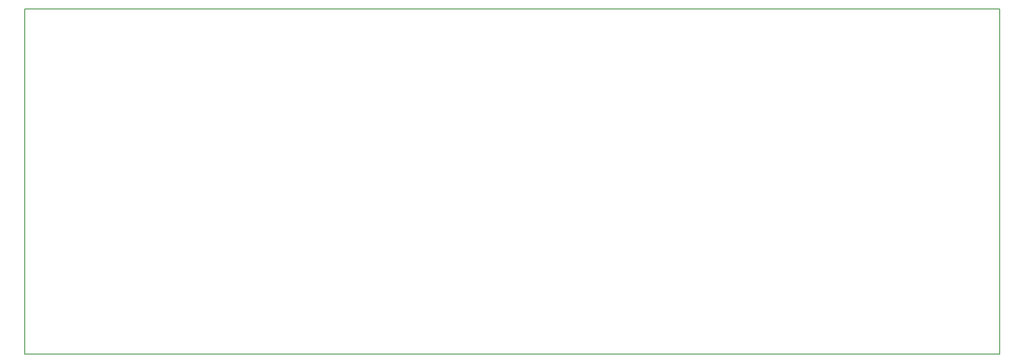
<source format=gbr>
G04 (created by PCBNEW (2013-may-18)-stable) date Tue 18 Mar 2014 20:31:26 GMT*
%MOIN*%
G04 Gerber Fmt 3.4, Leading zero omitted, Abs format*
%FSLAX34Y34*%
G01*
G70*
G90*
G04 APERTURE LIST*
%ADD10C,0.00590551*%
G04 APERTURE END LIST*
G54D10*
X127559Y-59500D02*
X127559Y-86500D01*
X51377Y-59500D02*
X127559Y-59500D01*
X51377Y-86500D02*
X127559Y-86500D01*
X51377Y-59500D02*
X51377Y-86500D01*
M02*

</source>
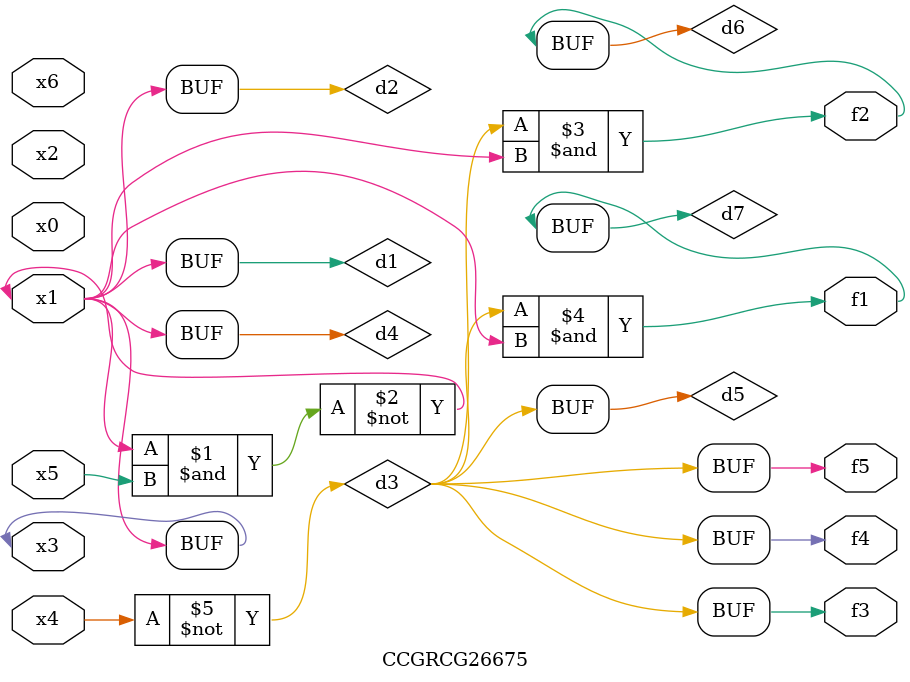
<source format=v>
module CCGRCG26675(
	input x0, x1, x2, x3, x4, x5, x6,
	output f1, f2, f3, f4, f5
);

	wire d1, d2, d3, d4, d5, d6, d7;

	buf (d1, x1, x3);
	nand (d2, x1, x5);
	not (d3, x4);
	buf (d4, d1, d2);
	buf (d5, d3);
	and (d6, d3, d4);
	and (d7, d3, d4);
	assign f1 = d7;
	assign f2 = d6;
	assign f3 = d5;
	assign f4 = d5;
	assign f5 = d5;
endmodule

</source>
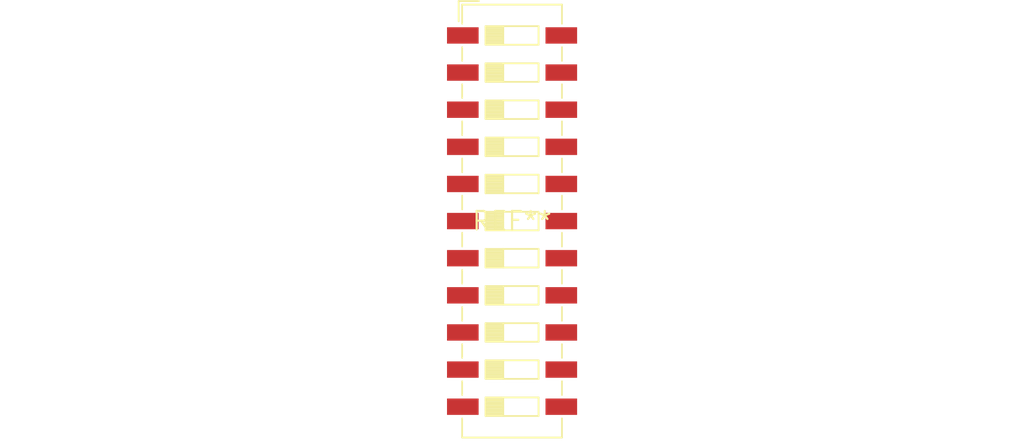
<source format=kicad_pcb>
(kicad_pcb (version 20240108) (generator pcbnew)

  (general
    (thickness 1.6)
  )

  (paper "A4")
  (layers
    (0 "F.Cu" signal)
    (31 "B.Cu" signal)
    (32 "B.Adhes" user "B.Adhesive")
    (33 "F.Adhes" user "F.Adhesive")
    (34 "B.Paste" user)
    (35 "F.Paste" user)
    (36 "B.SilkS" user "B.Silkscreen")
    (37 "F.SilkS" user "F.Silkscreen")
    (38 "B.Mask" user)
    (39 "F.Mask" user)
    (40 "Dwgs.User" user "User.Drawings")
    (41 "Cmts.User" user "User.Comments")
    (42 "Eco1.User" user "User.Eco1")
    (43 "Eco2.User" user "User.Eco2")
    (44 "Edge.Cuts" user)
    (45 "Margin" user)
    (46 "B.CrtYd" user "B.Courtyard")
    (47 "F.CrtYd" user "F.Courtyard")
    (48 "B.Fab" user)
    (49 "F.Fab" user)
    (50 "User.1" user)
    (51 "User.2" user)
    (52 "User.3" user)
    (53 "User.4" user)
    (54 "User.5" user)
    (55 "User.6" user)
    (56 "User.7" user)
    (57 "User.8" user)
    (58 "User.9" user)
  )

  (setup
    (pad_to_mask_clearance 0)
    (pcbplotparams
      (layerselection 0x00010fc_ffffffff)
      (plot_on_all_layers_selection 0x0000000_00000000)
      (disableapertmacros false)
      (usegerberextensions false)
      (usegerberattributes false)
      (usegerberadvancedattributes false)
      (creategerberjobfile false)
      (dashed_line_dash_ratio 12.000000)
      (dashed_line_gap_ratio 3.000000)
      (svgprecision 4)
      (plotframeref false)
      (viasonmask false)
      (mode 1)
      (useauxorigin false)
      (hpglpennumber 1)
      (hpglpenspeed 20)
      (hpglpendiameter 15.000000)
      (dxfpolygonmode false)
      (dxfimperialunits false)
      (dxfusepcbnewfont false)
      (psnegative false)
      (psa4output false)
      (plotreference false)
      (plotvalue false)
      (plotinvisibletext false)
      (sketchpadsonfab false)
      (subtractmaskfromsilk false)
      (outputformat 1)
      (mirror false)
      (drillshape 1)
      (scaleselection 1)
      (outputdirectory "")
    )
  )

  (net 0 "")

  (footprint "SW_DIP_SPSTx11_Slide_6.7x29.5mm_W6.73mm_P2.54mm_LowProfile_JPin" (layer "F.Cu") (at 0 0))

)

</source>
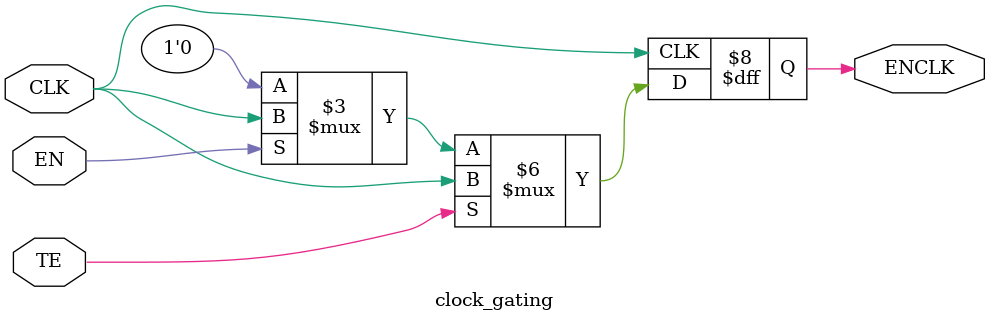
<source format=v>
module clock_gating (
  input CLK,
  input EN,
  input TE,
  output reg ENCLK
);

  always @ (posedge CLK) begin
    if (TE) begin
      ENCLK <= CLK;
    end else if (EN) begin
      ENCLK <= CLK;
    end else begin
      ENCLK <= 1'b0;
    end
  end

endmodule
</source>
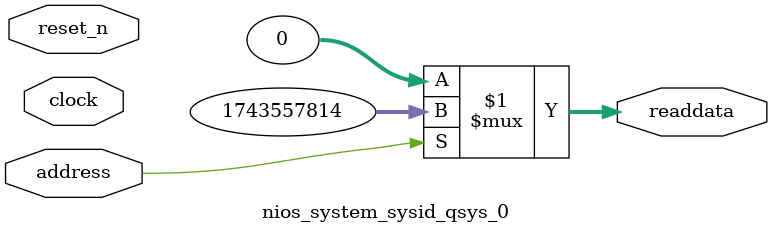
<source format=v>



// synthesis translate_off
`timescale 1ns / 1ps
// synthesis translate_on

// turn off superfluous verilog processor warnings 
// altera message_level Level1 
// altera message_off 10034 10035 10036 10037 10230 10240 10030 

module nios_system_sysid_qsys_0 (
               // inputs:
                address,
                clock,
                reset_n,

               // outputs:
                readdata
             )
;

  output  [ 31: 0] readdata;
  input            address;
  input            clock;
  input            reset_n;

  wire    [ 31: 0] readdata;
  //control_slave, which is an e_avalon_slave
  assign readdata = address ? 1743557814 : 0;

endmodule



</source>
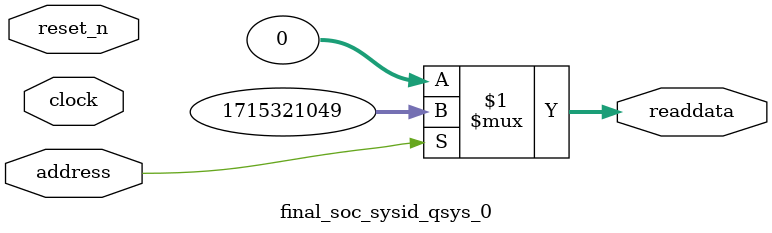
<source format=v>



// synthesis translate_off
`timescale 1ns / 1ps
// synthesis translate_on

// turn off superfluous verilog processor warnings 
// altera message_level Level1 
// altera message_off 10034 10035 10036 10037 10230 10240 10030 

module final_soc_sysid_qsys_0 (
               // inputs:
                address,
                clock,
                reset_n,

               // outputs:
                readdata
             )
;

  output  [ 31: 0] readdata;
  input            address;
  input            clock;
  input            reset_n;

  wire    [ 31: 0] readdata;
  //control_slave, which is an e_avalon_slave
  assign readdata = address ? 1715321049 : 0;

endmodule



</source>
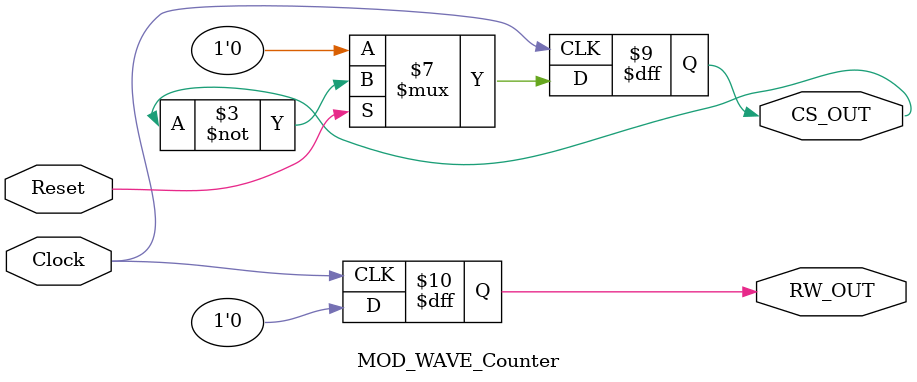
<source format=v>
`timescale	1ns/1ps

module	MOD_WAVE_Counter(CS_OUT, RW_OUT, Clock, Reset)	;

output	CS_OUT, RW_OUT	;
reg	CS_OUT, RW_OUT	;


input	Clock, Reset	;
wire	Clock, Reset	;


always	@(posedge	Clock)
	begin
		if ( Reset == 1'b1 )
			begin
				CS_OUT <= ~CS_OUT	;
				RW_OUT <= 1'b0	;
			end
		else
			begin
				CS_OUT <= 1'b0	;
				RW_OUT <= 1'b0	;
			end
	end

endmodule


</source>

Work to be completed: Return every entry above exactly. Pictures stay out.

Exercise solution:
<source format=gbr>
G04 (created by PCBNEW (2013-may-18)-stable) date Tue 18 Mar 2014 20:31:26 GMT*
%MOIN*%
G04 Gerber Fmt 3.4, Leading zero omitted, Abs format*
%FSLAX34Y34*%
G01*
G70*
G90*
G04 APERTURE LIST*
%ADD10C,0.00590551*%
G04 APERTURE END LIST*
G54D10*
X127559Y-59500D02*
X127559Y-86500D01*
X51377Y-59500D02*
X127559Y-59500D01*
X51377Y-86500D02*
X127559Y-86500D01*
X51377Y-59500D02*
X51377Y-86500D01*
M02*

</source>
<source format=v>
module CCGRCG26675(
	input x0, x1, x2, x3, x4, x5, x6,
	output f1, f2, f3, f4, f5
);

	wire d1, d2, d3, d4, d5, d6, d7;

	buf (d1, x1, x3);
	nand (d2, x1, x5);
	not (d3, x4);
	buf (d4, d1, d2);
	buf (d5, d3);
	and (d6, d3, d4);
	and (d7, d3, d4);
	assign f1 = d7;
	assign f2 = d6;
	assign f3 = d5;
	assign f4 = d5;
	assign f5 = d5;
endmodule

</source>
<source format=kicad_pcb>
(kicad_pcb (version 20240108) (generator pcbnew)

  (general
    (thickness 1.6)
  )

  (paper "A4")
  (layers
    (0 "F.Cu" signal)
    (31 "B.Cu" signal)
    (32 "B.Adhes" user "B.Adhesive")
    (33 "F.Adhes" user "F.Adhesive")
    (34 "B.Paste" user)
    (35 "F.Paste" user)
    (36 "B.SilkS" user "B.Silkscreen")
    (37 "F.SilkS" user "F.Silkscreen")
    (38 "B.Mask" user)
    (39 "F.Mask" user)
    (40 "Dwgs.User" user "User.Drawings")
    (41 "Cmts.User" user "User.Comments")
    (42 "Eco1.User" user "User.Eco1")
    (43 "Eco2.User" user "User.Eco2")
    (44 "Edge.Cuts" user)
    (45 "Margin" user)
    (46 "B.CrtYd" user "B.Courtyard")
    (47 "F.CrtYd" user "F.Courtyard")
    (48 "B.Fab" user)
    (49 "F.Fab" user)
    (50 "User.1" user)
    (51 "User.2" user)
    (52 "User.3" user)
    (53 "User.4" user)
    (54 "User.5" user)
    (55 "User.6" user)
    (56 "User.7" user)
    (57 "User.8" user)
    (58 "User.9" user)
  )

  (setup
    (pad_to_mask_clearance 0)
    (pcbplotparams
      (layerselection 0x00010fc_ffffffff)
      (plot_on_all_layers_selection 0x0000000_00000000)
      (disableapertmacros false)
      (usegerberextensions false)
      (usegerberattributes false)
      (usegerberadvancedattributes false)
      (creategerberjobfile false)
      (dashed_line_dash_ratio 12.000000)
      (dashed_line_gap_ratio 3.000000)
      (svgprecision 4)
      (plotframeref false)
      (viasonmask false)
      (mode 1)
      (useauxorigin false)
      (hpglpennumber 1)
      (hpglpenspeed 20)
      (hpglpendiameter 15.000000)
      (dxfpolygonmode false)
      (dxfimperialunits false)
      (dxfusepcbnewfont false)
      (psnegative false)
      (psa4output false)
      (plotreference false)
      (plotvalue false)
      (plotinvisibletext false)
      (sketchpadsonfab false)
      (subtractmaskfromsilk false)
      (outputformat 1)
      (mirror false)
      (drillshape 1)
      (scaleselection 1)
      (outputdirectory "")
    )
  )

  (net 0 "")

  (footprint "SW_DIP_SPSTx11_Slide_6.7x29.5mm_W6.73mm_P2.54mm_LowProfile_JPin" (layer "F.Cu") (at 0 0))

)

</source>
<source format=v>
module clock_gating (
  input CLK,
  input EN,
  input TE,
  output reg ENCLK
);

  always @ (posedge CLK) begin
    if (TE) begin
      ENCLK <= CLK;
    end else if (EN) begin
      ENCLK <= CLK;
    end else begin
      ENCLK <= 1'b0;
    end
  end

endmodule
</source>
<source format=v>



// synthesis translate_off
`timescale 1ns / 1ps
// synthesis translate_on

// turn off superfluous verilog processor warnings 
// altera message_level Level1 
// altera message_off 10034 10035 10036 10037 10230 10240 10030 

module nios_system_sysid_qsys_0 (
               // inputs:
                address,
                clock,
                reset_n,

               // outputs:
                readdata
             )
;

  output  [ 31: 0] readdata;
  input            address;
  input            clock;
  input            reset_n;

  wire    [ 31: 0] readdata;
  //control_slave, which is an e_avalon_slave
  assign readdata = address ? 1743557814 : 0;

endmodule



</source>
<source format=v>



// synthesis translate_off
`timescale 1ns / 1ps
// synthesis translate_on

// turn off superfluous verilog processor warnings 
// altera message_level Level1 
// altera message_off 10034 10035 10036 10037 10230 10240 10030 

module final_soc_sysid_qsys_0 (
               // inputs:
                address,
                clock,
                reset_n,

               // outputs:
                readdata
             )
;

  output  [ 31: 0] readdata;
  input            address;
  input            clock;
  input            reset_n;

  wire    [ 31: 0] readdata;
  //control_slave, which is an e_avalon_slave
  assign readdata = address ? 1715321049 : 0;

endmodule



</source>
<source format=v>
`timescale	1ns/1ps

module	MOD_WAVE_Counter(CS_OUT, RW_OUT, Clock, Reset)	;

output	CS_OUT, RW_OUT	;
reg	CS_OUT, RW_OUT	;


input	Clock, Reset	;
wire	Clock, Reset	;


always	@(posedge	Clock)
	begin
		if ( Reset == 1'b1 )
			begin
				CS_OUT <= ~CS_OUT	;
				RW_OUT <= 1'b0	;
			end
		else
			begin
				CS_OUT <= 1'b0	;
				RW_OUT <= 1'b0	;
			end
	end

endmodule


</source>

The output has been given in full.